Practices of this nature are, of course, not new. In 2019 The Washington Post published a feature highlighting child labor infractions spanning some of the largest chocolate companies that exist today. In their feature writers Peter Whoriskey and Rachel Siegel interview a young man named Abou Traore as he works harvesting cocoa on an Ivory Coast farm. They ask him his age and are first told "nineteen," but when Traore feels that it's safe he writes in the sand "15."
Traore, and the four other boys and young men working the same field, traveled from the West African nation of Burkina Faso to the Ivory Coast looking for better lives.
"I came here to go to school," Abou said to The Washington Post for their feature. "I haven't been to school for five years now."

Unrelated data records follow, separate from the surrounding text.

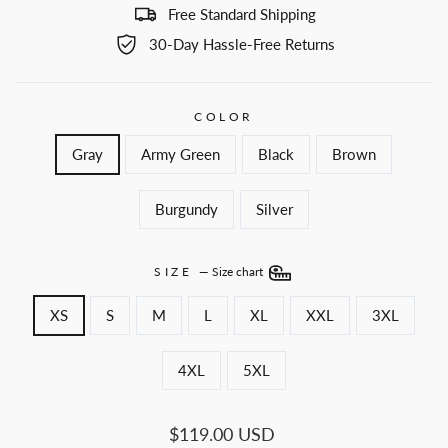
Free Standard Shipping
30-Day Hassle-Free Returns
COLOR
Gray
Army Green
Black
Brown
Burgundy
Silver
SIZE
—
Size chart
XS
S
M
L
XL
XXL
3XL
4XL
5XL
Regular
$119.00 USD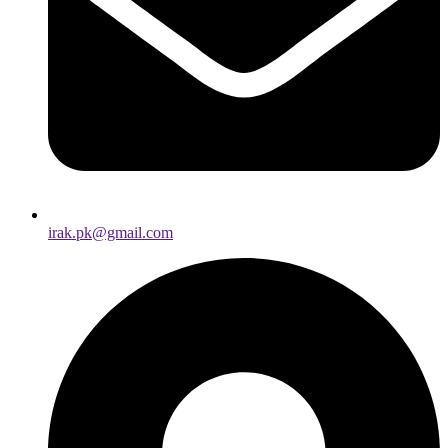
irak.pk@gmail.com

According to the Mondelēz International "fact sheet" found in the asset library of their website's media section, their products are available in over 150 countries in the world. As is such, their labor practices have variants. In 1988, Hershey purchased Cadbury's U.S. chocolate business and according to the International Labor Rights Forum "while Cadbury has demonstrated its commitment to ending forced child labor in the West African cocoa industry by selling Fair Trade certified chocolates in the UK, Canada, Ireland, Japan, South Africa, Australia and New Zealand—the same cannot be said of Cadbury products sold in the United States."